Turn everything in the entries from the line containing "left wrist: (769, 653, 1)" down to the line containing "right wrist: (374, 461, -53)", both ends included, into a Markdown table with an "n" column for the row number and a "Line" column for the line. Skip blank lines and leave the pictures out.

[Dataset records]
= Beginning of Section =

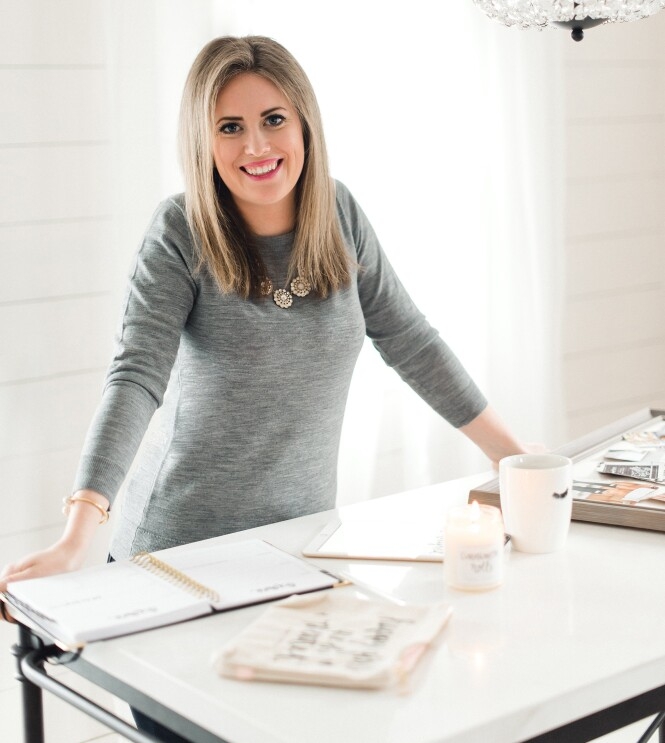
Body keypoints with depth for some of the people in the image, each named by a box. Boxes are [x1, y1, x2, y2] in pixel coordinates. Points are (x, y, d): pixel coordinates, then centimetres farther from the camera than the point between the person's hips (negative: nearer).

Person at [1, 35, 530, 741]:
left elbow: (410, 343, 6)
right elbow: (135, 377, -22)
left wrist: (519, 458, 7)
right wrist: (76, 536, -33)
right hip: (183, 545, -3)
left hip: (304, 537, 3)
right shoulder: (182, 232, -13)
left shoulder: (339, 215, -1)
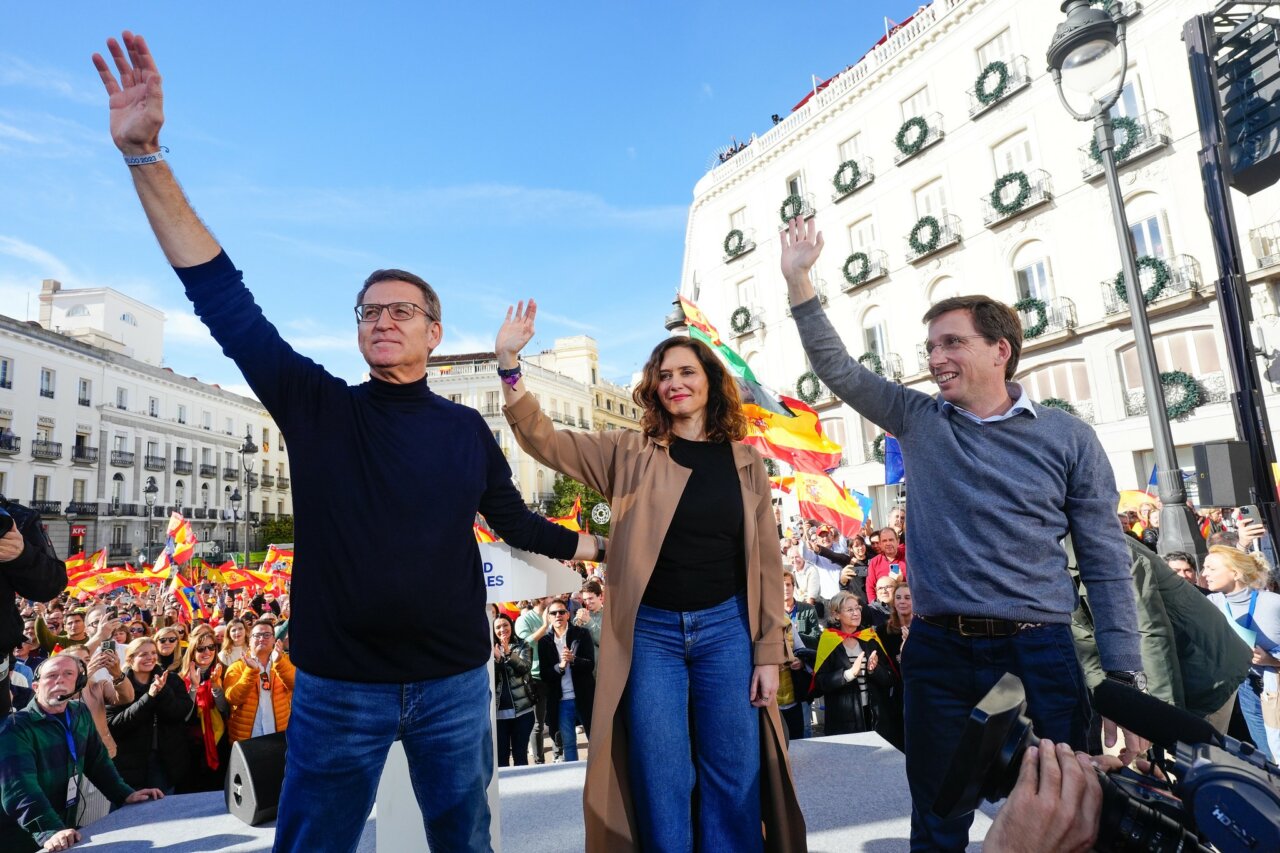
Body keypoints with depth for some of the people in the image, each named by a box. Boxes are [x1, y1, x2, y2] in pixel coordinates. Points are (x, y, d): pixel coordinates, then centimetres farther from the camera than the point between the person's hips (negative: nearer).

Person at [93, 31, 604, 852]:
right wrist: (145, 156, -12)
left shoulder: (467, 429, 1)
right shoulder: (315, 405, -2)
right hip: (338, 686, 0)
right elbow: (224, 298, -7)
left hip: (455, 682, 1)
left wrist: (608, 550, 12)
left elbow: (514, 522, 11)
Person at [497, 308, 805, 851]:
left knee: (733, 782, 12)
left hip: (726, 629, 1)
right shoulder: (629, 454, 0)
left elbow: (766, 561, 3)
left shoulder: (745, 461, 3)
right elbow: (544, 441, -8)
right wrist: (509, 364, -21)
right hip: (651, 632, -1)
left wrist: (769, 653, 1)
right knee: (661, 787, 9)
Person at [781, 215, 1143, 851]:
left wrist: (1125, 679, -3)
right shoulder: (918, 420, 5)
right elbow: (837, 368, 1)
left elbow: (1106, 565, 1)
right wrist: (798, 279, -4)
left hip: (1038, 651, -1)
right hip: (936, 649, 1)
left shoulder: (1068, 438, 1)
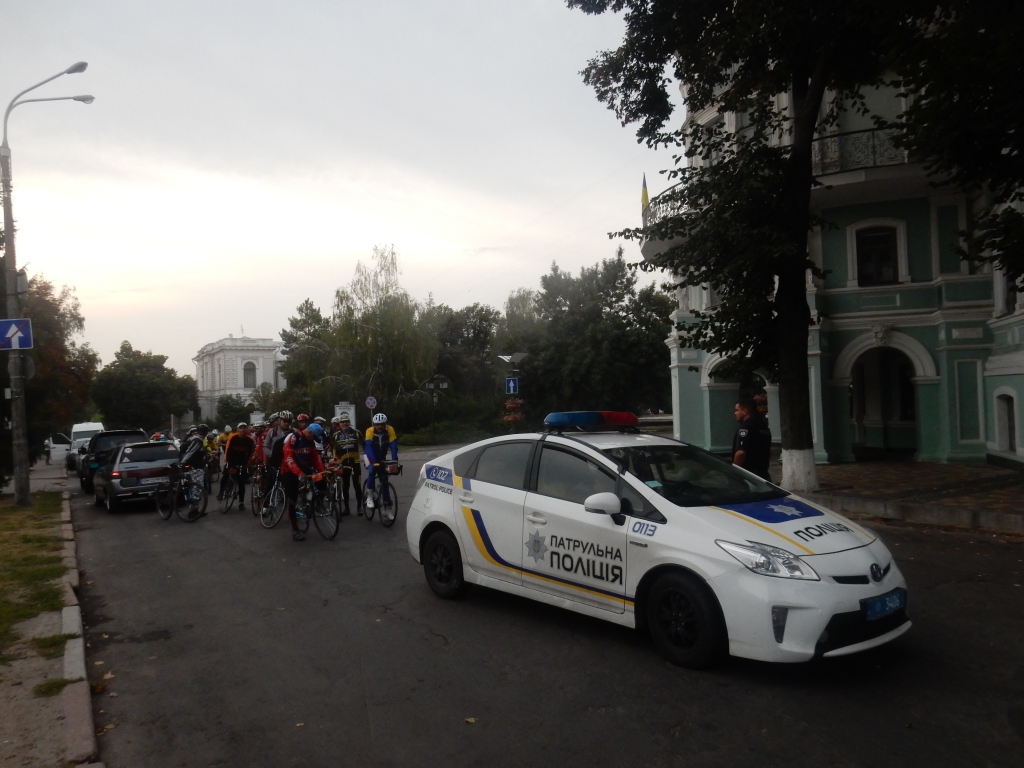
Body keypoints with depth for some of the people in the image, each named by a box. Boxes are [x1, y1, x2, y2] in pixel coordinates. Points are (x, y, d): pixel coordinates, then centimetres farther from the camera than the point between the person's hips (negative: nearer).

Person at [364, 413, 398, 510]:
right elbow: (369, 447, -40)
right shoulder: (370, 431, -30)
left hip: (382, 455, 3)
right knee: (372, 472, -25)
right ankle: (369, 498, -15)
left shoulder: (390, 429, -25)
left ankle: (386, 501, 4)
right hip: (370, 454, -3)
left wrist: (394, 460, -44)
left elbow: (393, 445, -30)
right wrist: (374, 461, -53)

= End of Section =
= Beginning of Section =

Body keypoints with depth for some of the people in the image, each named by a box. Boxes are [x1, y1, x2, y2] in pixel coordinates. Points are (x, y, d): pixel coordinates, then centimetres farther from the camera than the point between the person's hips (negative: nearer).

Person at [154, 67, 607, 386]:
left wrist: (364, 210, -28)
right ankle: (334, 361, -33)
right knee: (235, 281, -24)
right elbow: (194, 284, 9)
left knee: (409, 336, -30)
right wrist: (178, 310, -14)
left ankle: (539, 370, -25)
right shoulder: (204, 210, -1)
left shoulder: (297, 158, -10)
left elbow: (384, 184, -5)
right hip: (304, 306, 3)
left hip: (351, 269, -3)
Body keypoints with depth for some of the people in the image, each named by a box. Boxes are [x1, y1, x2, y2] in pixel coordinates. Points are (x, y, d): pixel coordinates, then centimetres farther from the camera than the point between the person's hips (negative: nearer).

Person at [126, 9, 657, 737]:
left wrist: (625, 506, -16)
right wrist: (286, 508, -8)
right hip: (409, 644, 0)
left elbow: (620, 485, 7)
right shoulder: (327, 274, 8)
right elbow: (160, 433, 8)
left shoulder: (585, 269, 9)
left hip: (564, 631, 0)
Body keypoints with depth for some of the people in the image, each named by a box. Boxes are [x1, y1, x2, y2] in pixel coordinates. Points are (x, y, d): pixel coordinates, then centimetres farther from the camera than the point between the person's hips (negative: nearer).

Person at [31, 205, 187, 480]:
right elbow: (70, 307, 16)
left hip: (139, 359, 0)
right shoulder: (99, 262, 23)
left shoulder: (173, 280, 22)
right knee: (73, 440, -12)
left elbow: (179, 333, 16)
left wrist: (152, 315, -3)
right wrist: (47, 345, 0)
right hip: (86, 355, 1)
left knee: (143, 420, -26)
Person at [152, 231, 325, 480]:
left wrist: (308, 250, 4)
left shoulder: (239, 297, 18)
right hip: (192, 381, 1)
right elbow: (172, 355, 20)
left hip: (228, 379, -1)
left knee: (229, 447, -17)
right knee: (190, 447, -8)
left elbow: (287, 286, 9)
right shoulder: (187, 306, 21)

= End of Section =

■ **Your solution**
| n | Line |
|---|---|
| 1 | left wrist: (769, 653, 1) |
| 2 | right knee: (661, 787, 9) |
| 3 | Person at [781, 215, 1143, 851]: |
| 4 | left wrist: (1125, 679, -3) |
| 5 | right shoulder: (918, 420, 5) |
| 6 | right elbow: (837, 368, 1) |
| 7 | left elbow: (1106, 565, 1) |
| 8 | right wrist: (798, 279, -4) |
| 9 | left hip: (1038, 651, -1) |
| 10 | right hip: (936, 649, 1) |
| 11 | left shoulder: (1068, 438, 1) |
| 12 | Body keypoints with depth for some of the people in the image, each named by a box. Boxes are [x1, y1, x2, y2] in pixel coordinates. Points are (x, y, d): pixel coordinates, then centimetres farther from the camera than the point between the person's hips (negative: nearer). |
| 13 | Person at [364, 413, 398, 510]: |
| 14 | right elbow: (369, 447, -40) |
| 15 | right shoulder: (370, 431, -30) |
| 16 | left hip: (382, 455, 3) |
| 17 | right knee: (372, 472, -25) |
| 18 | right ankle: (369, 498, -15) |
| 19 | left shoulder: (390, 429, -25) |
| 20 | left ankle: (386, 501, 4) |
| 21 | right hip: (370, 454, -3) |
| 22 | left wrist: (394, 460, -44) |
| 23 | left elbow: (393, 445, -30) |
| 24 | right wrist: (374, 461, -53) |